The University of Calgary study contradicts previous research which suggested an increased risk.

The study suggests a mother's obesity - not whether she has a Caesarean - may instead be the key factor.

The study, which appears in the journal BJOG, suggests that previous research has failed to take this factor properly into account.

However, health professionals advise woman not to opt for a Caesarean lightly, as it is a major surgical procedure, with a risk of complications.

Researcher Dr Stephen Wood said the finding was particularly important as the number of Caesareans had increased in recent years.

He said obesity had been consistently linked to both Caesareans and stillbirths, but it had proved difficult to tease out its independent effect on each.

The Calgary study examined 157,029 second births, and took potentially confounding factors, such as maternal weight, into consideration.

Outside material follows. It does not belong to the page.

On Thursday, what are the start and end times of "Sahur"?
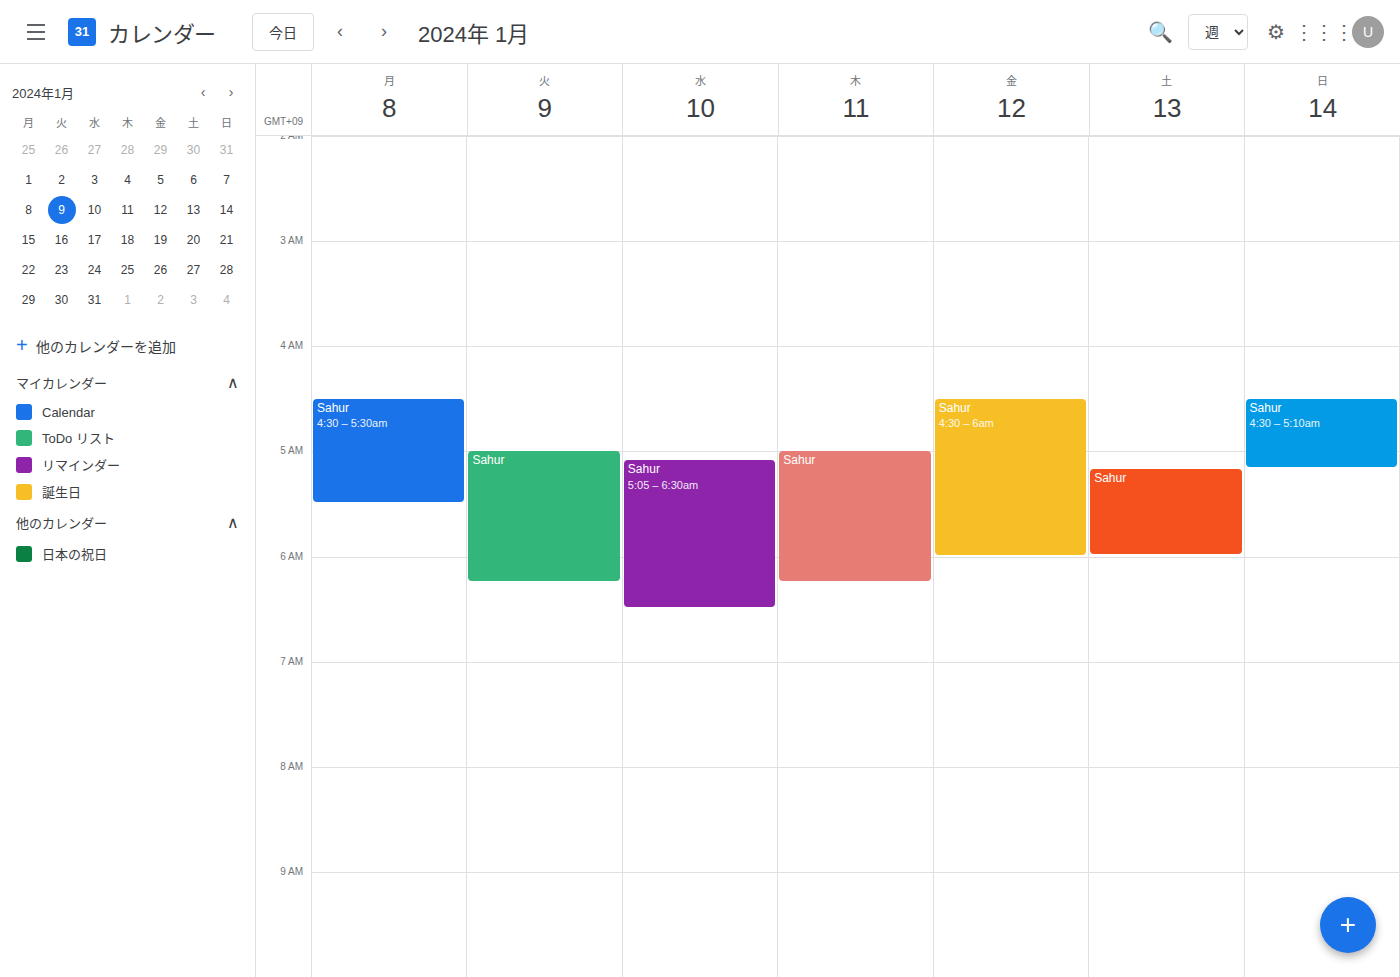
5:00 AM to 6:15 AM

Once they had done that they found that, among women who had previously had a Caesarean, the stillbirth rate was 2.1 per 1,000, compared with 1.6 per 1,000 in women who had no Caesarean history - not a statistically significant difference.

The researchers admit that they were not able to completely account for maternal weight, but had done so far more than previous research.

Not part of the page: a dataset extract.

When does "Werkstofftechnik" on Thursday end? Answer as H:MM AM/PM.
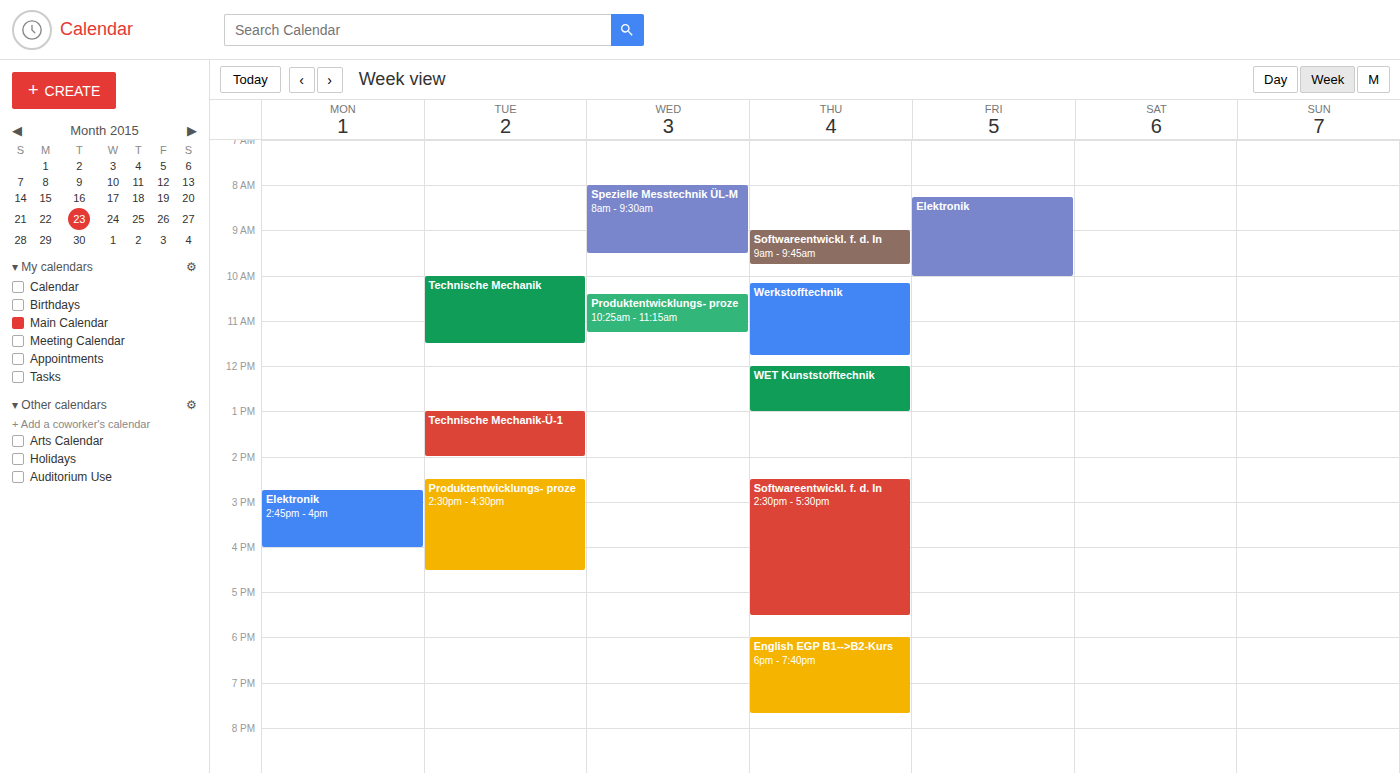
11:45 AM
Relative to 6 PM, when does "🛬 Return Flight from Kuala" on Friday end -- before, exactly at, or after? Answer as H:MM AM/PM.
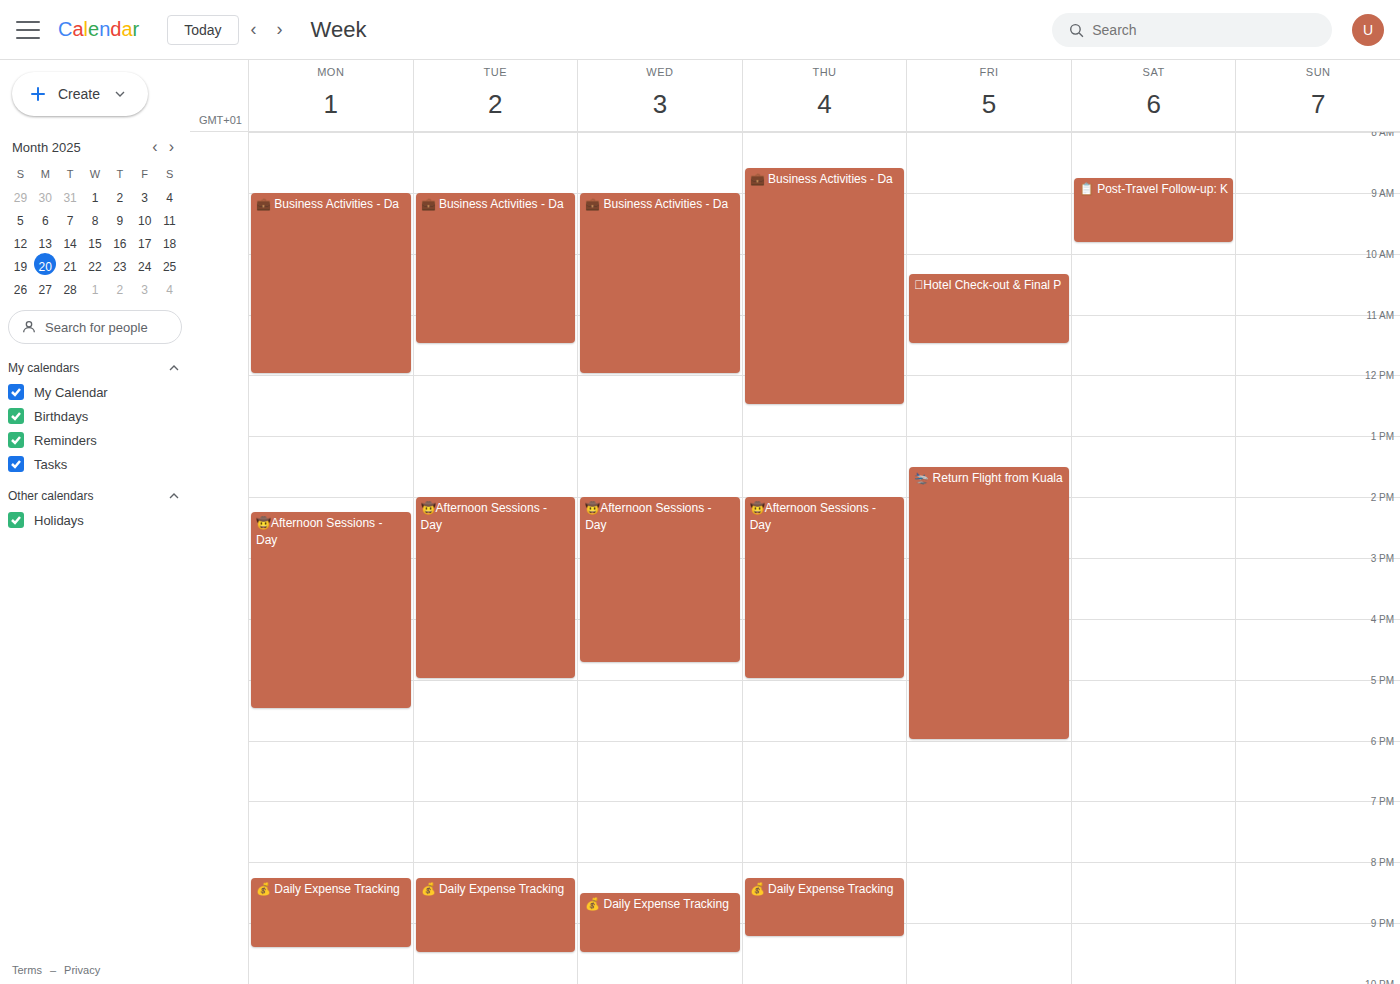
6:00 PM -- exactly at 6 PM, on the 6 PM line.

In short, there is a correlation between stillbirths and Caesareans and obesity, and as usual correlation is not the same thing as causation. So it is not clear if Caesareans or obesity is "causing" the stillbirths or even if there is yet another factor not yet discovered that is the "cause" or whether the whole situation is just too complex to ever have hope of finding the "cause". Unfortunately, in the world of health, just finding a correlation (which is a relatively trivial thing to do) is enough to get acres of media coverage, with an implied causation happily stated. So this story is happy to run with obesity as the "key factor" in stillbirths and previous stories have evidently been happy to run with "Caesareans" as the "key factor". These kinds of stories usually tell us more about the prejudices of the researchers (and the media) than anything else. The only way to do the research here properly would be to randomly choose which women receive Caesareans and which do not, and needless to say, this research will never be done.

At least this article points out that in fact this correlation between Caesareans and stillbirths should not be the most important factor when considering a Caesarean. That's another thing about these health stories and correlations implied to be causations. They usually miss the bigger picture.